Development Environment Setup

The sections below assumes the Lakeflow Framework repository has been cloned from git and you are in the root directory. If not please do so first.

Setting up for development as a contributor to the Lakeflow Framework

Once you have cloned the Lakeflow Framework repository, you’ll need to follow the steps below to set up the framework.

  1. Install requirements

    The dev dependencies are pinned and hash-verified in requirements-dev.lock (generated from requirements-dev.txt). Installing from the lockfile guarantees a reproducible environment that matches what CI uses.

    Install them from the root directory by running the following command (you may also want to use a virtual environment for this by running python -m venv .venv/ first.

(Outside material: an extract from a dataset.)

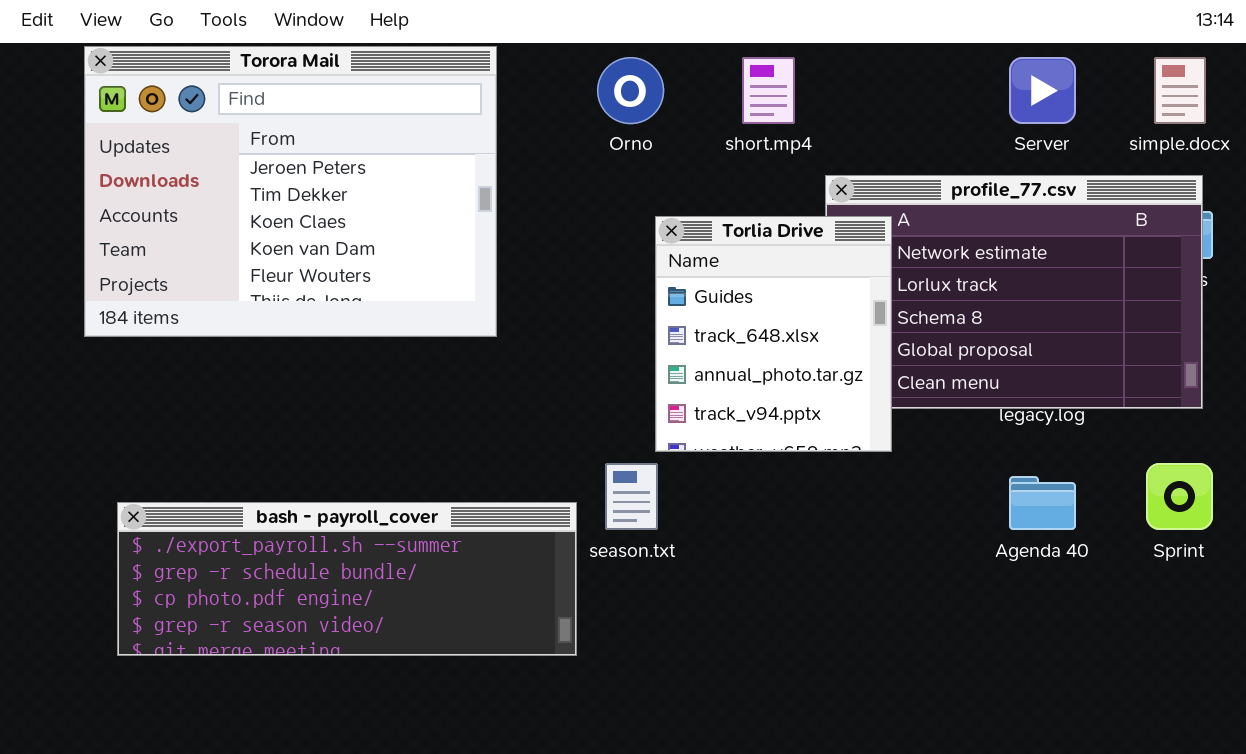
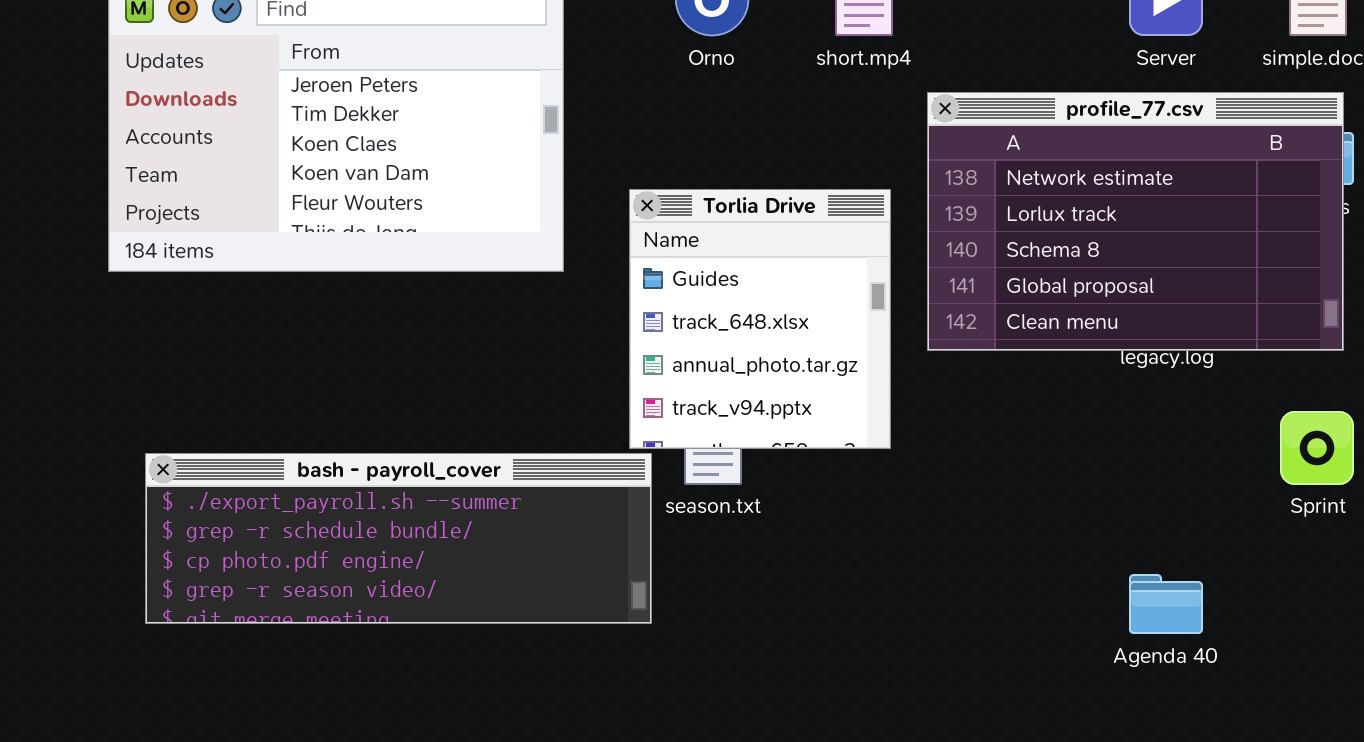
Torlia Drive: [655,216,892,452] -> [629,189,891,449], moved
Agenda 40: [1009,476,1076,530] -> [1129,574,1203,634], moved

See Python Virtual Environments for more details):

    pip install --require-hashes --no-deps -r requirements-dev.lock
    

    requirements-dev.lock includes everything in requirements-docs.lock too, so you do not need a separate install step for building the documentation.

    If you change a dependency in any of the requirements*.txt files, regenerate all three lockfiles with the helper script from the repo root:

    ./scripts/generate_lockfiles.sh
    

    See Updating the Documentation for more details on the lockfiles.

  2. Set up VS Code extentions

    Once you open the Lakeflow Framework workspace in VS Code for the first time, VS Code will prompt you to install the recommended extensions. If you missed this prompt, you can review and install the recommended extensions with the Extensions: Show Recommended Extensions command or by clicking on the extentions tab on left side of the window and selecting “Workspace Recommendations”.

Note

To deploy the Lakeflow Framework to your Databricks workspace, follow the steps in Deploy the Framework.